Leaving the pictures aside, write out the whole listing below exactly.

------ DATASET EXCERPT ------

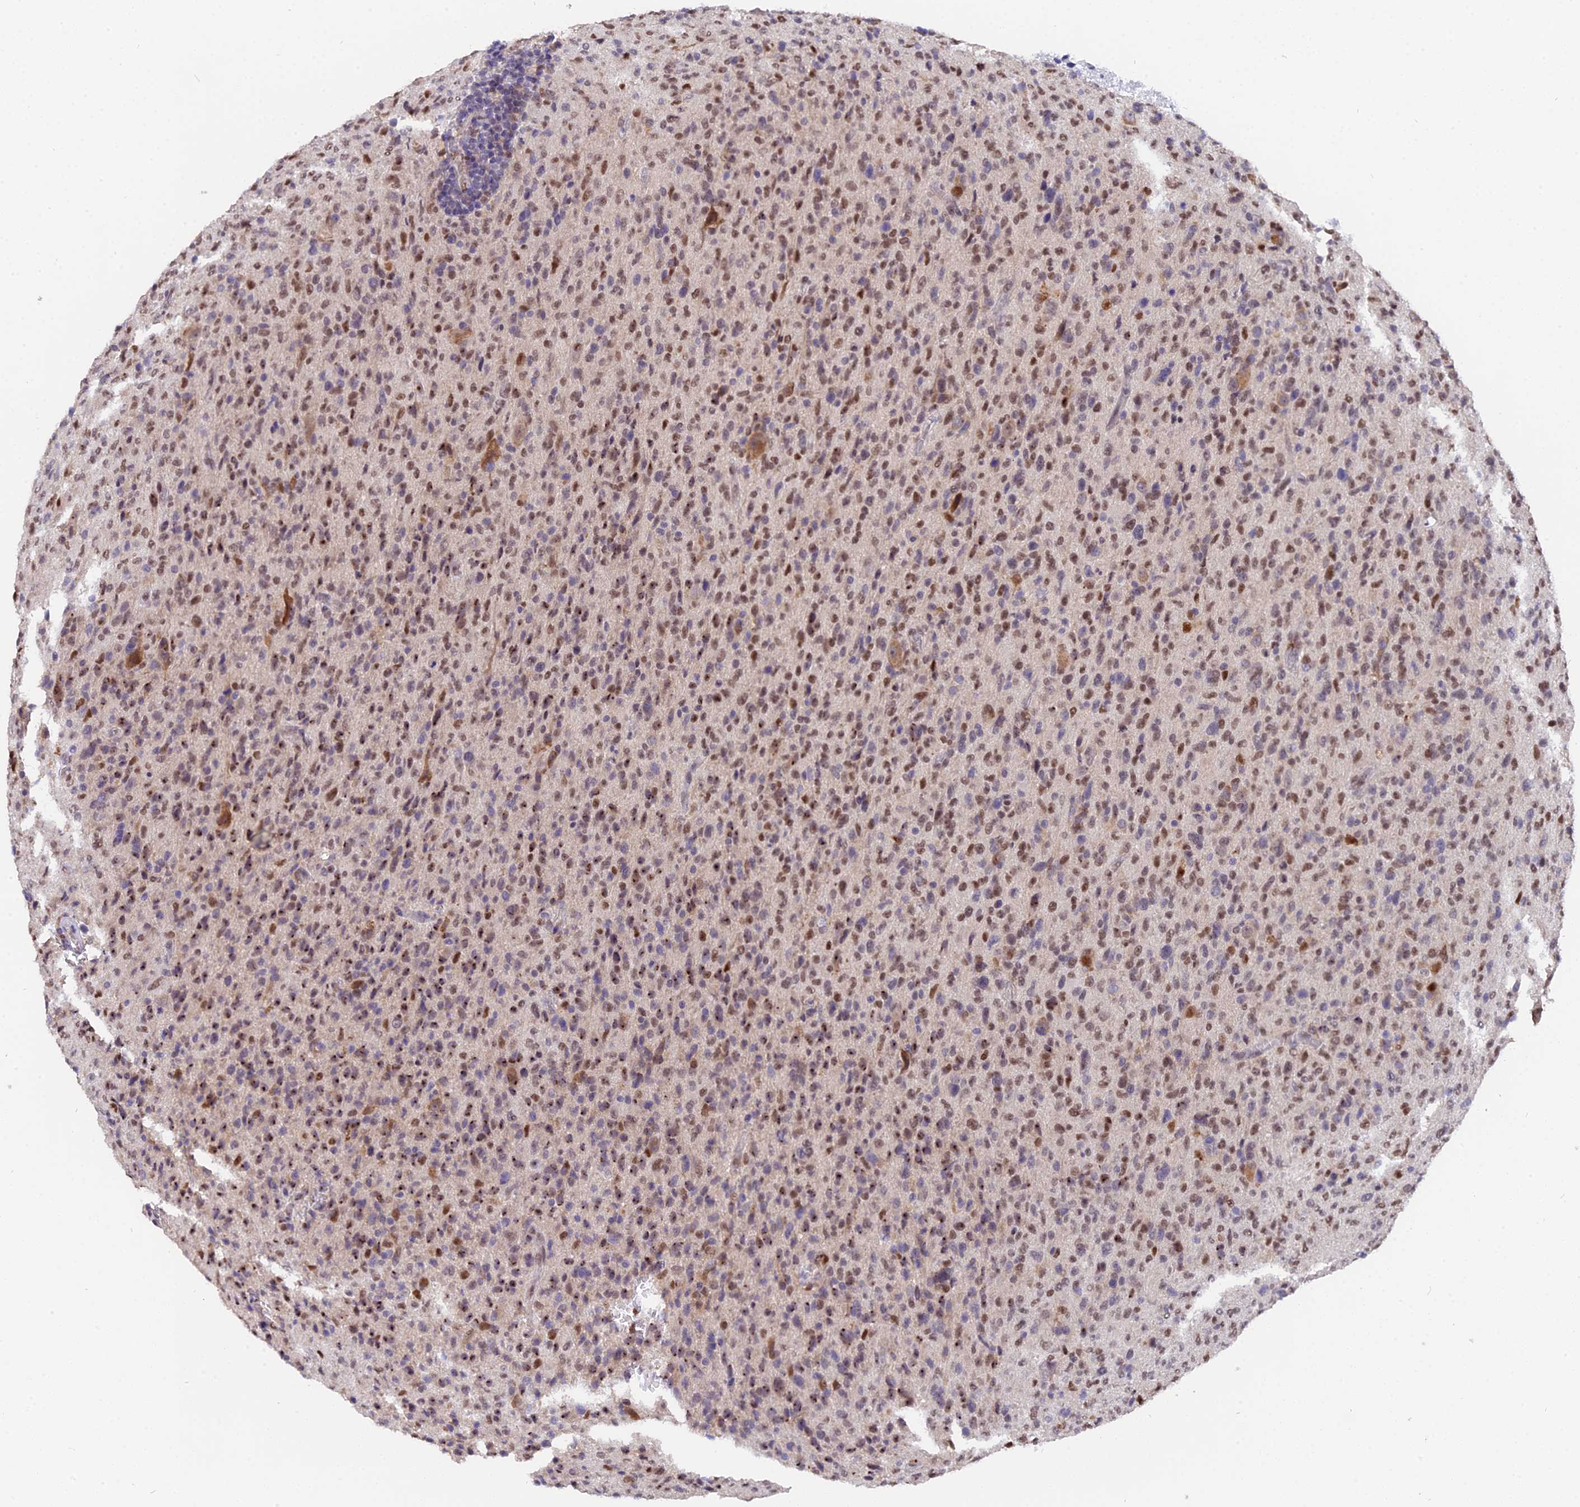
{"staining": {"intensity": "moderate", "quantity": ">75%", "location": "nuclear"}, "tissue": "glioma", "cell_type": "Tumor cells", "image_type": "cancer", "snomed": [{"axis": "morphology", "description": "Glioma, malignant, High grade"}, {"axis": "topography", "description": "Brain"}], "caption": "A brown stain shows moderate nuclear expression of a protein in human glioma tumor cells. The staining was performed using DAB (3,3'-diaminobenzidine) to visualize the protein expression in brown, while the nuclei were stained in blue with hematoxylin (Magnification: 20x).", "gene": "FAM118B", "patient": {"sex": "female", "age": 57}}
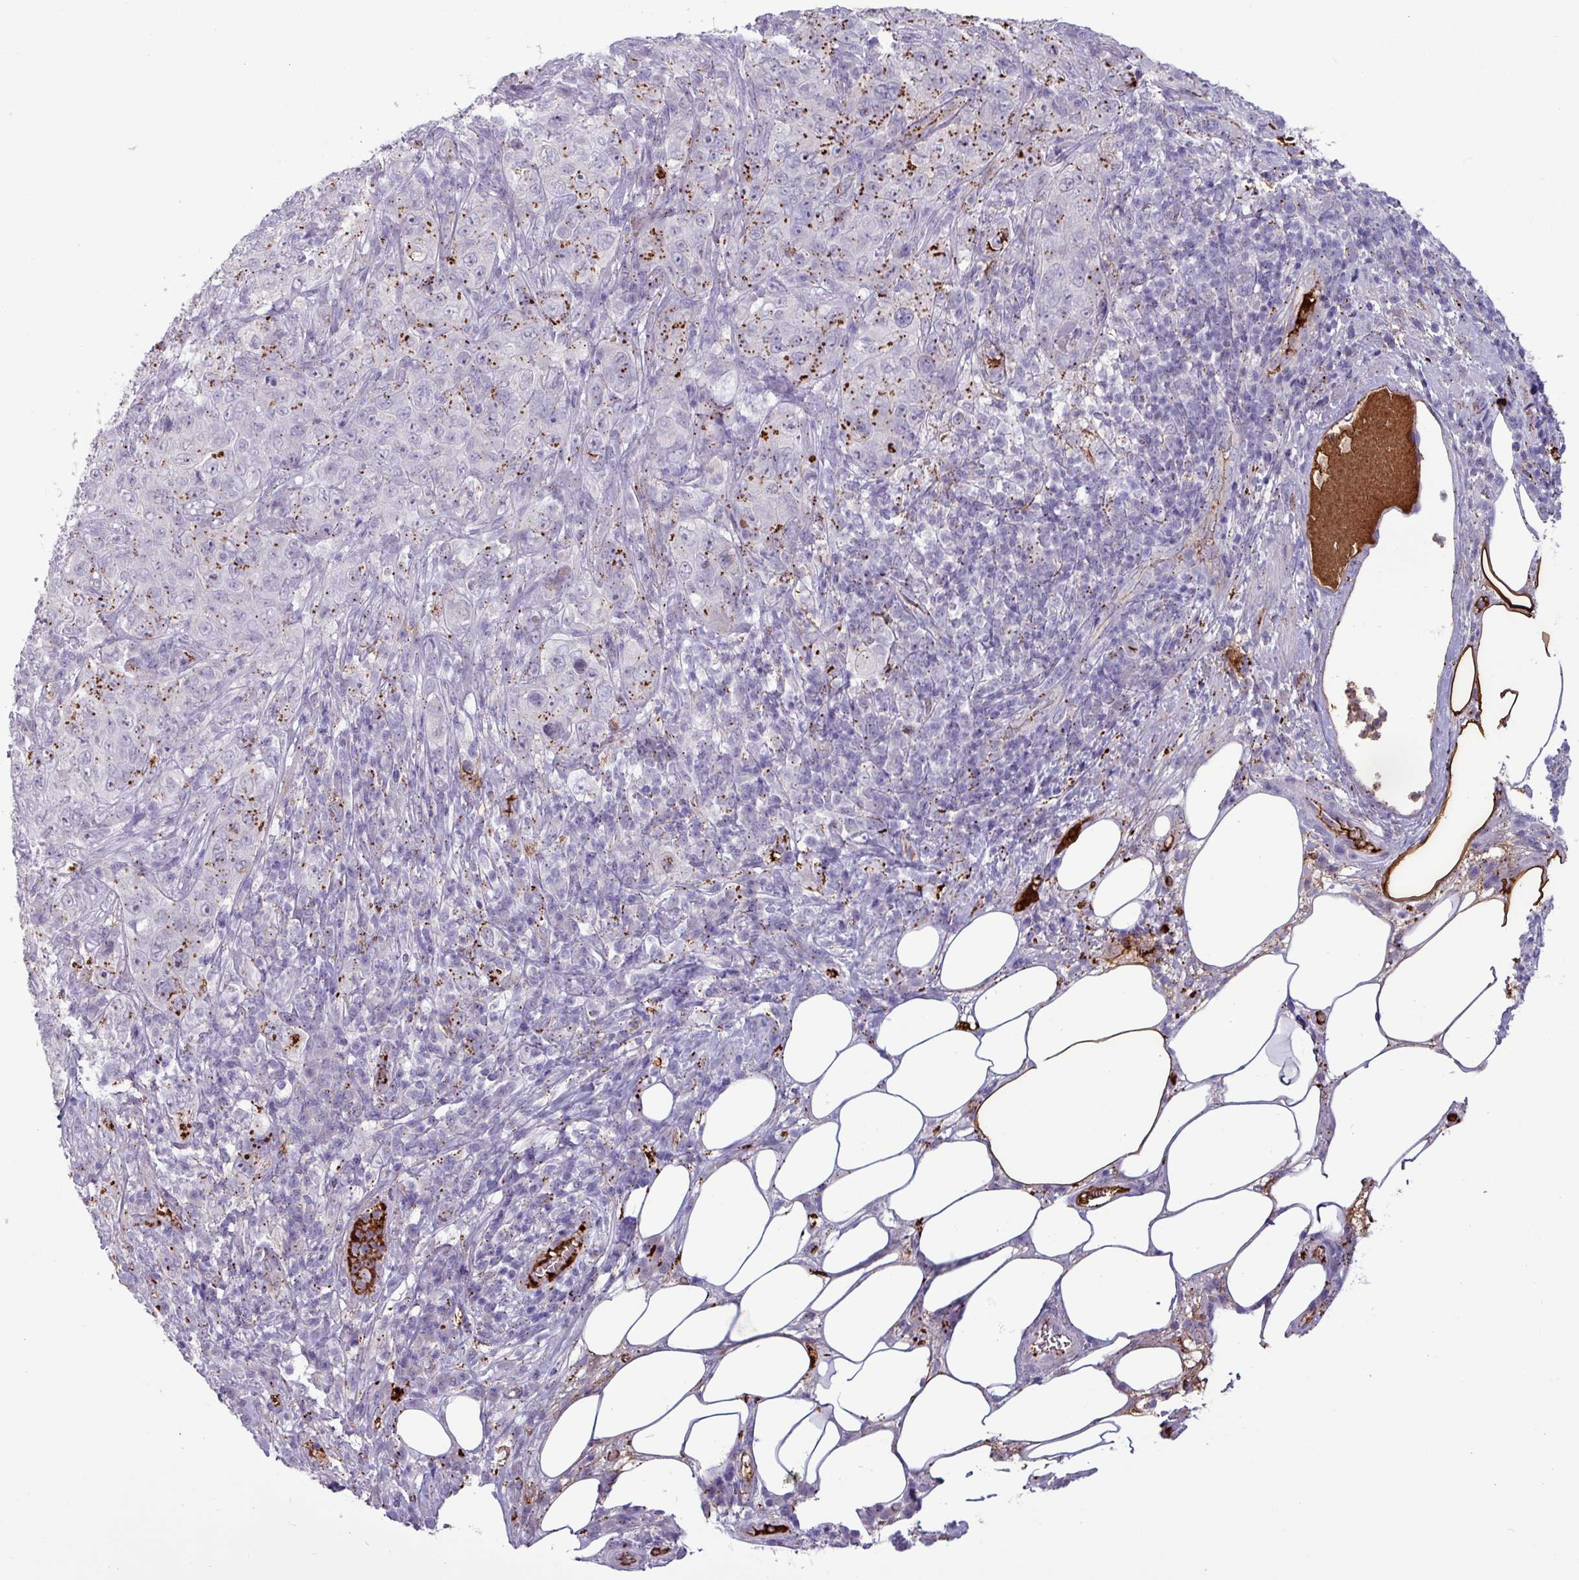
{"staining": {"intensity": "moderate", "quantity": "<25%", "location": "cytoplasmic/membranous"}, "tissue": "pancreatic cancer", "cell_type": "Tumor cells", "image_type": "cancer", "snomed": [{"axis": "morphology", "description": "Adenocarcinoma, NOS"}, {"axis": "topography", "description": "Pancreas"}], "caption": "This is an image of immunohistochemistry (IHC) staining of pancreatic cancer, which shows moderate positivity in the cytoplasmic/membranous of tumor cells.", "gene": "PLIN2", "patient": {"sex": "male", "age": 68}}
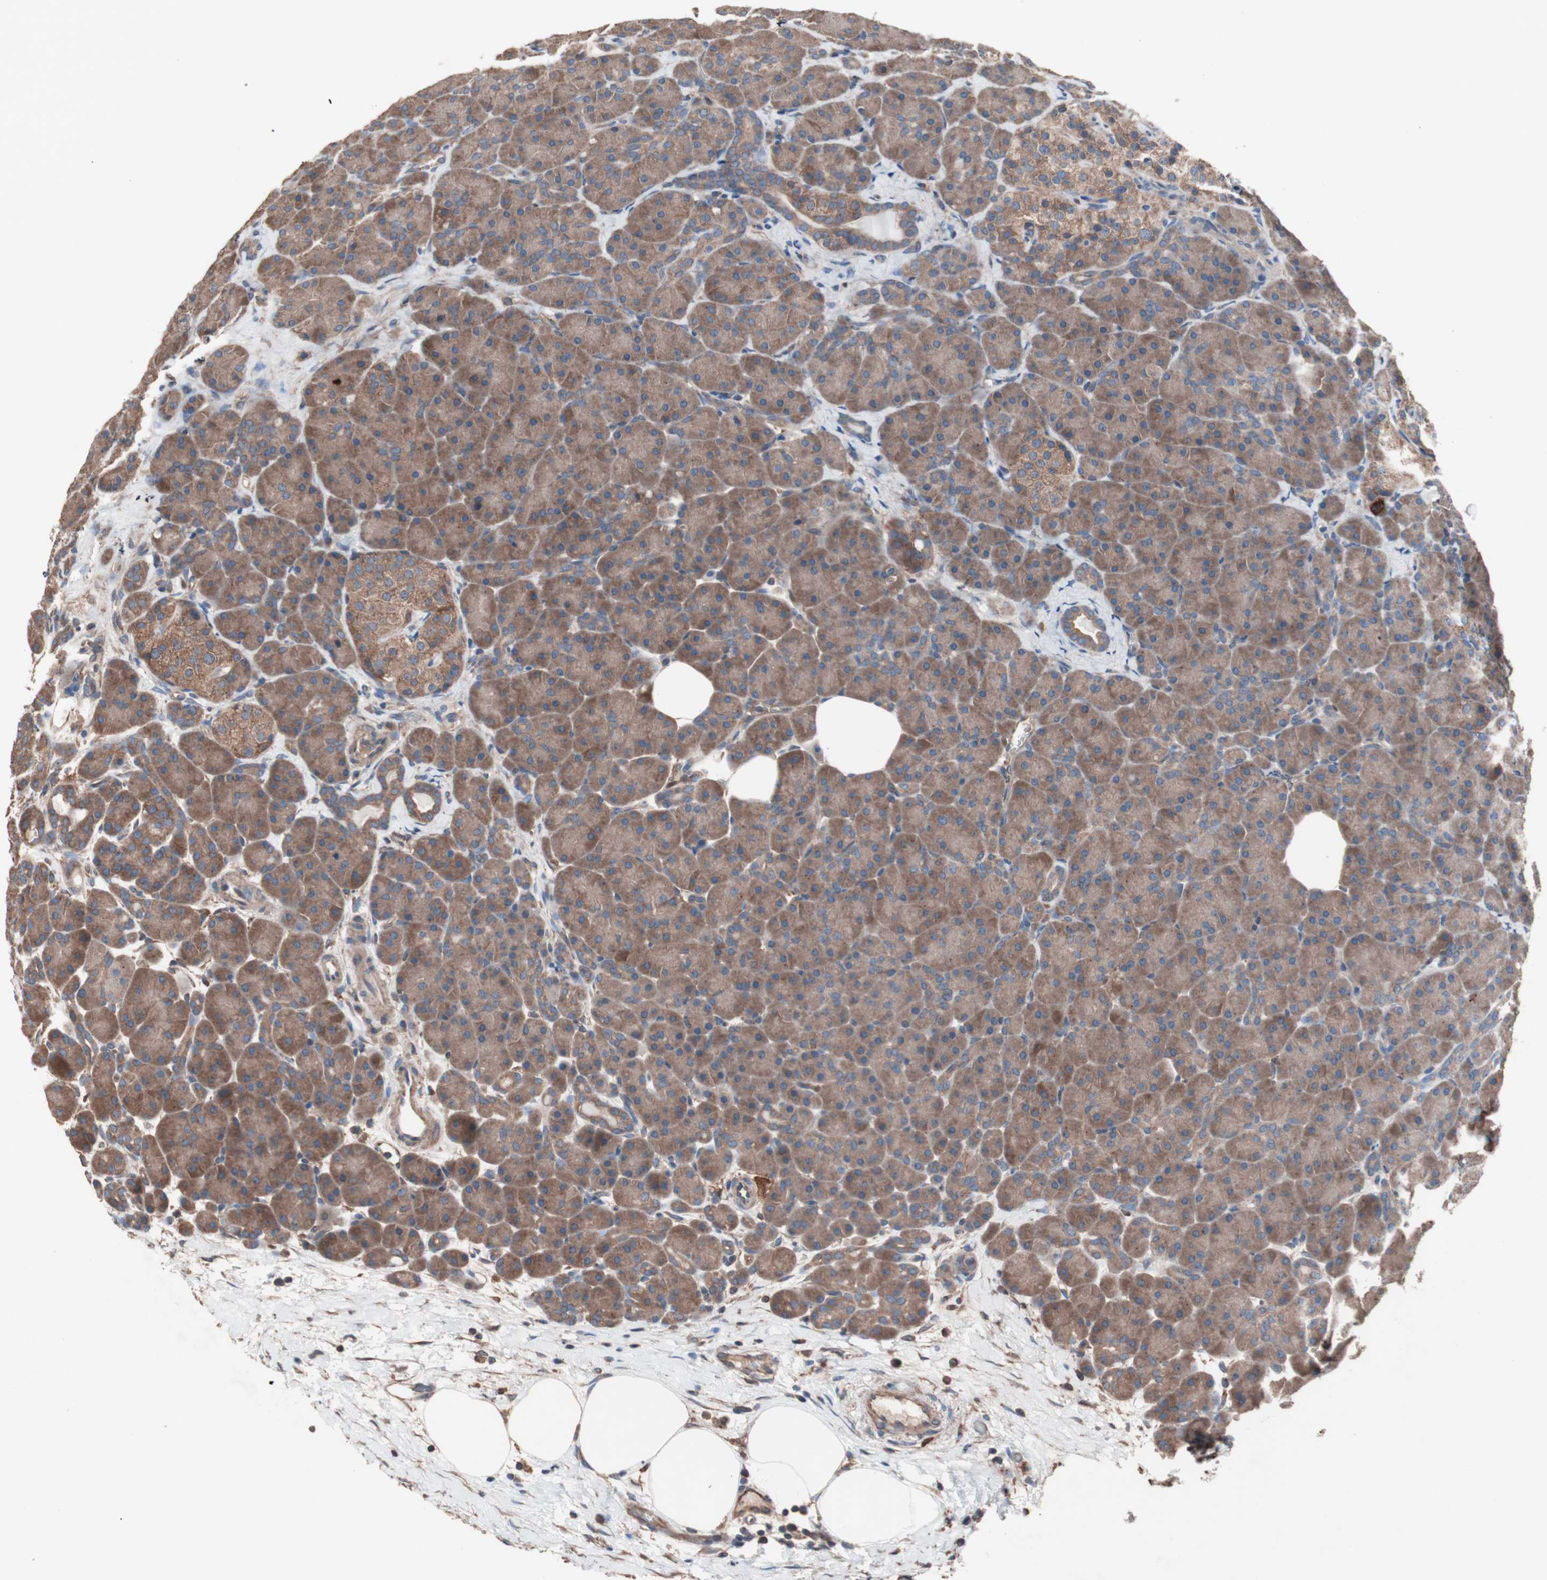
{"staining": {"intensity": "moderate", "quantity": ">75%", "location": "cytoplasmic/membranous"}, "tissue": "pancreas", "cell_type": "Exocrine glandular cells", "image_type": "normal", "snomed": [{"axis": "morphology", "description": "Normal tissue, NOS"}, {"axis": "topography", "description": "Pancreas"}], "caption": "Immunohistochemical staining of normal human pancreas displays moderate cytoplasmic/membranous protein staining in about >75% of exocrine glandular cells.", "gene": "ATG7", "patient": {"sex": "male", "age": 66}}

------

* **THE COMPLETED TASK**:
{"staining": {"intensity": "moderate", "quantity": ">75%", "location": "nuclear"}, "tissue": "glioma", "cell_type": "Tumor cells", "image_type": "cancer", "snomed": [{"axis": "morphology", "description": "Glioma, malignant, High grade"}, {"axis": "topography", "description": "Brain"}], "caption": "A brown stain shows moderate nuclear expression of a protein in human glioma tumor cells. The staining was performed using DAB (3,3'-diaminobenzidine) to visualize the protein expression in brown, while the nuclei were stained in blue with hematoxylin (Magnification: 20x).", "gene": "FAM118B", "patient": {"sex": "female", "age": 57}}
{"staining": {"intensity": "moderate", "quantity": "<25%", "location": "cytoplasmic/membranous"}, "tissue": "pancreatic cancer", "cell_type": "Tumor cells", "image_type": "cancer", "snomed": [{"axis": "morphology", "description": "Adenocarcinoma, NOS"}, {"axis": "topography", "description": "Pancreas"}], "caption": "This is an image of immunohistochemistry (IHC) staining of pancreatic cancer, which shows moderate positivity in the cytoplasmic/membranous of tumor cells.", "gene": "PLIN2", "patient": {"sex": "male", "age": 68}}
{"staining": {"intensity": "moderate", "quantity": ">75%", "location": "cytoplasmic/membranous"}, "tissue": "pancreas", "cell_type": "Exocrine glandular cells", "image_type": "normal", "snomed": [{"axis": "morphology", "description": "Normal tissue, NOS"}, {"axis": "topography", "description": "Pancreas"}], "caption": "Immunohistochemical staining of normal human pancreas displays moderate cytoplasmic/membranous protein staining in about >75% of exocrine glandular cells.", "gene": "ATG7", "patient": {"sex": "male", "age": 66}}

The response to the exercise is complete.